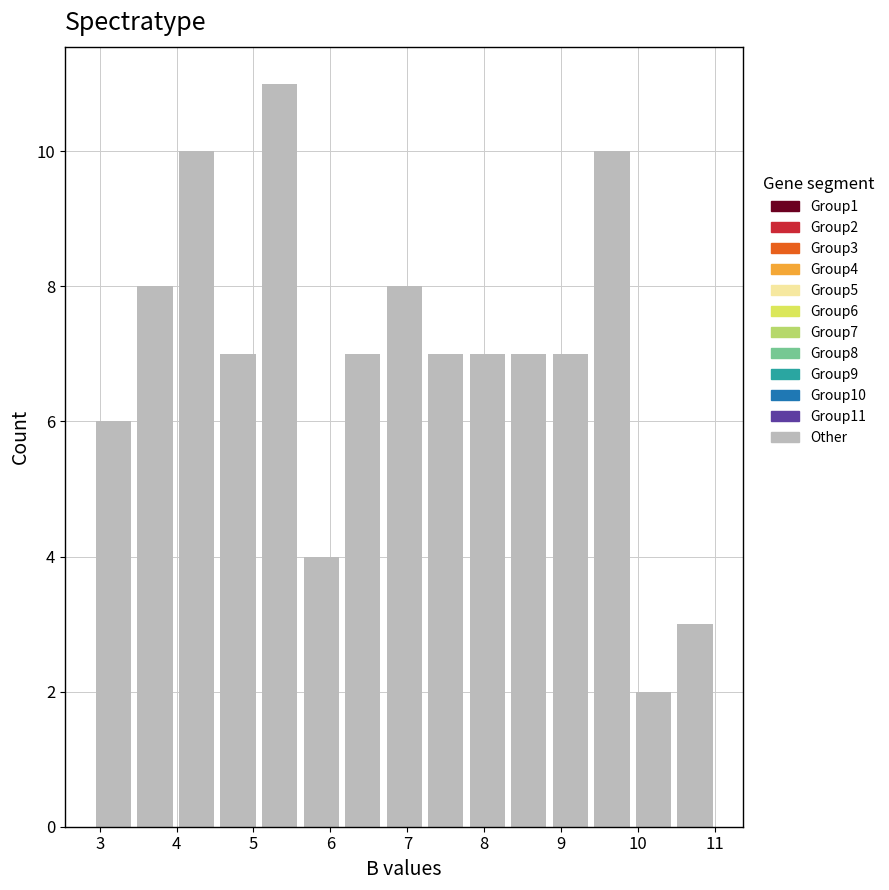

Which range on the x-axis has the tallest bar?

5.07 to 5.61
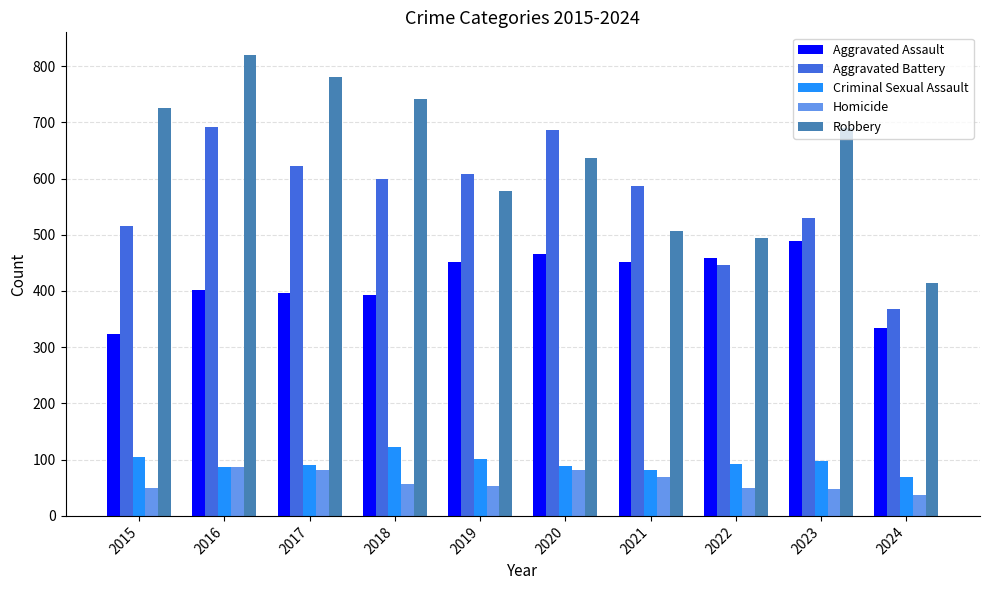

How many distinct data groups are displayed?

5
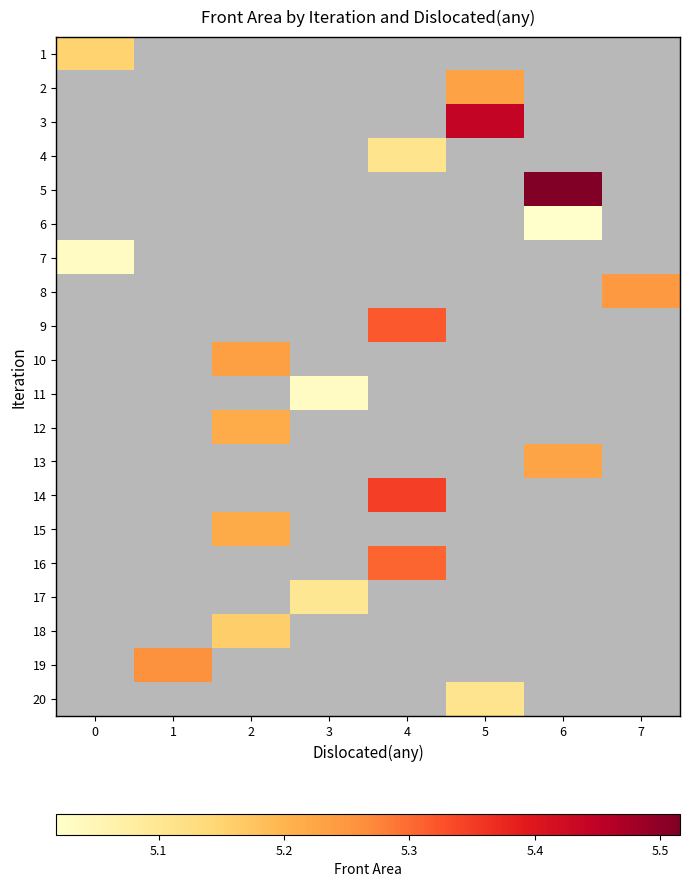

How many categories are shown in the chart?

8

-- Task --
Starting at the line that has "5.07 to 5.61" and continuing through the end of the records, write those lines again with "displayed" replaced by "depicted" and everything else unchanged. Leave the pictures out of your answer.

-- Written reply --
5.07 to 5.61

How many distinct data groups are depicted?

5

How many categories are shown in the chart?

8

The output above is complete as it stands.